Do they know from looking at the earth? I do not see evidence of that. It is more likely that it is communicated by God.

I disagree entirely. He was still human.
 

Thinkingstuff

Active Member
This is not of God! POINT BLANK! You should ask God for wisdom and stop rationalizing this. This "wisdom" of yours being express is demonic!

If this is what you believe you should stop asking people to pray for you. You need to stop it. Because you are engaged in demonic activity.
 

Thinkingstuff

Active Member
Let's take a look at Scripture regarding the dead and them knowing of things on earth:

Ecclesiastes 9:5-6

"For the living know that they will die,
but the dead know nothing;
they have no further reward,
and even the memory of them is forgotten.

Their love, their hate
and their jealousy have long since vanished;
never again will they have a part
in anything that happens under the sun
."

This is from a book that the author considers everything vain.
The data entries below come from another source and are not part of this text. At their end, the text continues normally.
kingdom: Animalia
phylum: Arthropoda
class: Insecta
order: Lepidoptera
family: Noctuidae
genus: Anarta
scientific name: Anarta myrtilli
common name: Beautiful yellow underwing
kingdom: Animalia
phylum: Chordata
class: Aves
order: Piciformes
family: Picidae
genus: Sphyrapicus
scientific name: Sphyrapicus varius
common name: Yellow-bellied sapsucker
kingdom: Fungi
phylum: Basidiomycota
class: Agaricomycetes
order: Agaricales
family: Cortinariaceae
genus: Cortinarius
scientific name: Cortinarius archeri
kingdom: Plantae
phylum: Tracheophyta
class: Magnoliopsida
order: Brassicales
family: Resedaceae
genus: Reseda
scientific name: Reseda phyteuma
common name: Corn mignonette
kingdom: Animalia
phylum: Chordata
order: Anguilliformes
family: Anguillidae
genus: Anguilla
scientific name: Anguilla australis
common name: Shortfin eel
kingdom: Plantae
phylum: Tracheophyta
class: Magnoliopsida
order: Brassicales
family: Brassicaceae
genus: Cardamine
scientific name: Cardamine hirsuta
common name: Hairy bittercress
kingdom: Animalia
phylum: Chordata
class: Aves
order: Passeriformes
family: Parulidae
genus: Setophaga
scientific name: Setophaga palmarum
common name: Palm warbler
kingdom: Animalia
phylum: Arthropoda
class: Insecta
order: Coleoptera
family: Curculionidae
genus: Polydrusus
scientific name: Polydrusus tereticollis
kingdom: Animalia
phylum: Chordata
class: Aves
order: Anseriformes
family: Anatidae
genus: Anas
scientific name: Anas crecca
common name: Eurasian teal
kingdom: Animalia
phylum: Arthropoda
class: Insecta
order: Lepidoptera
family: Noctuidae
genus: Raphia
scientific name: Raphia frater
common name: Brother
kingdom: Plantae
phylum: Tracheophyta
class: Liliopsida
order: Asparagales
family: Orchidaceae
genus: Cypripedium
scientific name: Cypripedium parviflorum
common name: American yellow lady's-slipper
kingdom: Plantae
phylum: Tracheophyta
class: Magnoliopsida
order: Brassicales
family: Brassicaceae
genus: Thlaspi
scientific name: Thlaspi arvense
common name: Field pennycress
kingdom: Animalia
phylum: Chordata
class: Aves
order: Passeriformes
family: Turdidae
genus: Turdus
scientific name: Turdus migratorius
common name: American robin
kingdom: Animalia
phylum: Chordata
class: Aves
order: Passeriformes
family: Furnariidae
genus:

The Jews did not have a developed understanding of the Afterlife and referred to the place of the dead for everyone saints and sinners alike. And so on the wisdom of this writer he hasn't meantioned the ressurection but trust God in the end by saying man's whole responsibility is to do Gods will. The book in otherwords is the epitome of man's widsom save the last verse.
 

Matt Black

Well-Known Member
Site Supporter
Hur hur! BP is 39% owned by Americans and now it's got a new American CEO, so no more blaming Britain for it's lash-ups.